Plain key exchange can only protect you against passive observers. But real world adversaries tend to refuse to follow our nice idealized attack models. If you want (and you do) protection against active adversaries, who can mount man-in-the-middle attacks, you need authenticated key exchange (see e.g. this paper). How will you authenticate, given that there exists no magical assumption-less quantum signature scheme? You have two options:
(1) With a traditional (computationally secure) signature scheme. But then, you're given up on the reason you were using QKD in the first place, which is to avoid computational assumptions. If you choose (1), then you should definitely consider just running a nice classical authenticated key exchange protocol with computational security, e.g. one based on LWE or coding theoretic assumptions. (*)
(2) With a short pre-shared random key, hardcoded in the device by the manufacturer, then using the Carter-Wegman MAC and QKD to re-generate shared key material along the way. But then, congratulations: you've successfully replaced well-studied computational hardness assumption by a trusted setup assumption: the assumption that the manufacturer is a perfectly trusted third party, who honestly hardcoded uniformly random identical keys in the devices, and of course did not keep any trace of this key, nor did not share it with anyone else. If you are familiar with cryptography, this should ring a bell: avoiding this type of trusted setup assumption is the whole point of cryptography in the first place. In this case, I urge you to consider that "LWE is secure" is a much safer assumption that "my manufacturers is perfectly honest, not greedy, cannot be corrupted, and will not keep the key or share it with anyone".
(*) For completeness, there are two ways in which we should tone down (1) a bit: (a) one might prefer have perfect privacy and computational authentication, since the former is everlasting and the latter is on-the-spot; (b) signatures can be built from symmetric cryptography, and it is theoretically possible that symmetric cryptography exists while public key cryptography (necessary for key exchange) does not. Now, it's a tiny theoretical window, but if this is what you fear and you are ready to pay the cost of QKD to cope with this fear, it is technically a valid reason.

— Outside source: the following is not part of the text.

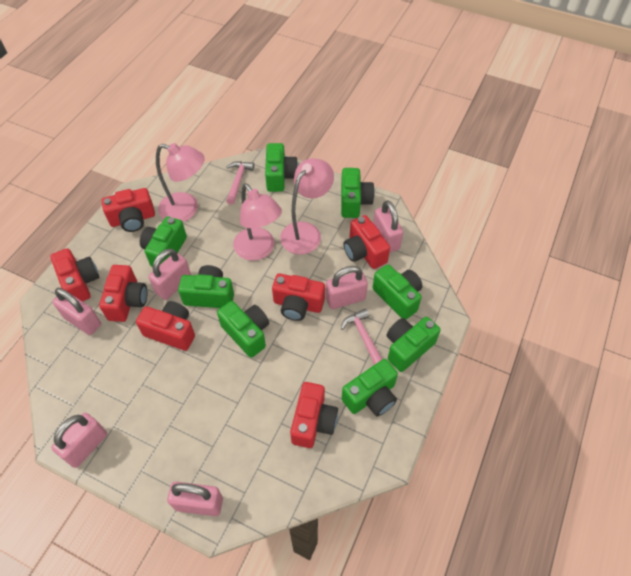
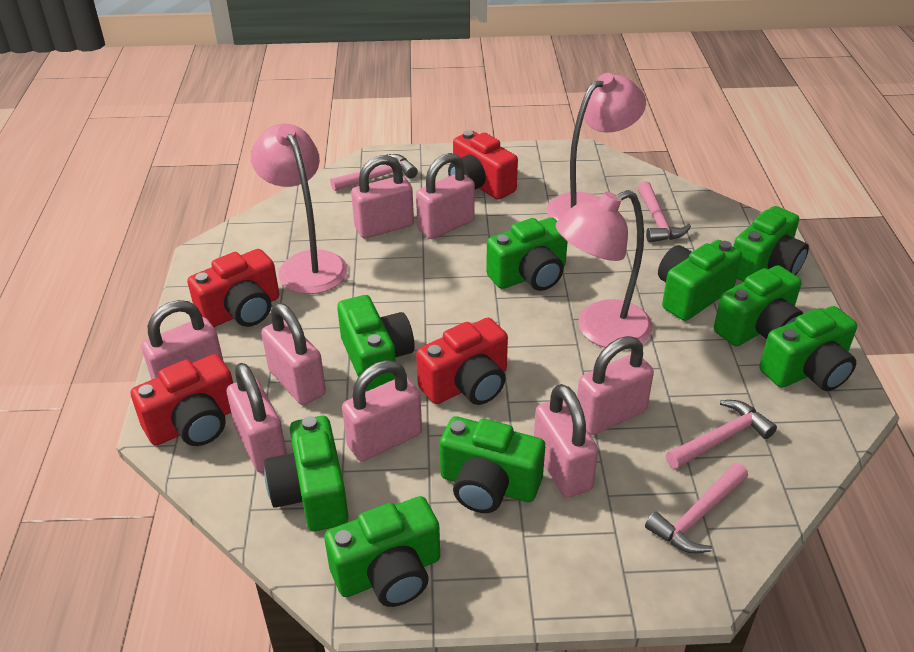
green camera: 8 -> 9
pink hammer: 2 -> 4
pink padlock: 6 -> 8
red camera: 7 -> 4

What are you planning to do with this shared key?
QKD just provides a key to both sides; how do we use this key to protect the message (which is, after all, the entire point of this exercise)?
If you plan to use them to encrypt your data with AES, then you're again making a computational assumption, and you lost again this nice perfect privacy QKD was promised to come with. So, here again, you are not paying the price of QKD to get perfect security, but only to gain the ability to rely on post-quantum symmetric assumption (e.g. "AES is secure against quantum computers") instead of public-key assumption. And, remember, one of our alternatives already relied only on this symmetric assumption.
On the other hand, if you use the QKD-generated key stream to directly encrypt the data (with an informationally-secure MAC, one would hope), then we run into the next problem - QKD systems are not that fast. Now, they have been getting faster over time, and given that performance is an engineering problem, not a physics-based limitation, it seems plausible that the speed up will continue over time. However, the speed they go right now is far slower than how fast real networks run - this is a significant performance bottleneck.
Right now, QKD systems are expensive (the cost has been going down; however they're still pricy). In contrast, the alternative solutions can be implemented on standard hardware cheaply.
Bottom line: the alternatives are as good or better on all points.
: A third alternative that I chose not to expand on would be "one-time-pad". I believe that is also impractical; however it may bear comparing to an OTP...
: Quantum entanglement has been demonstrated as a proof-of-concept between ground and a satellite, however there's a long way to go between what they have and a practical usable system.
: "Stronger" means "we have to assume more". In this instance, "stronger" is a bad thing - we want our security assumptions to be a weak as possible.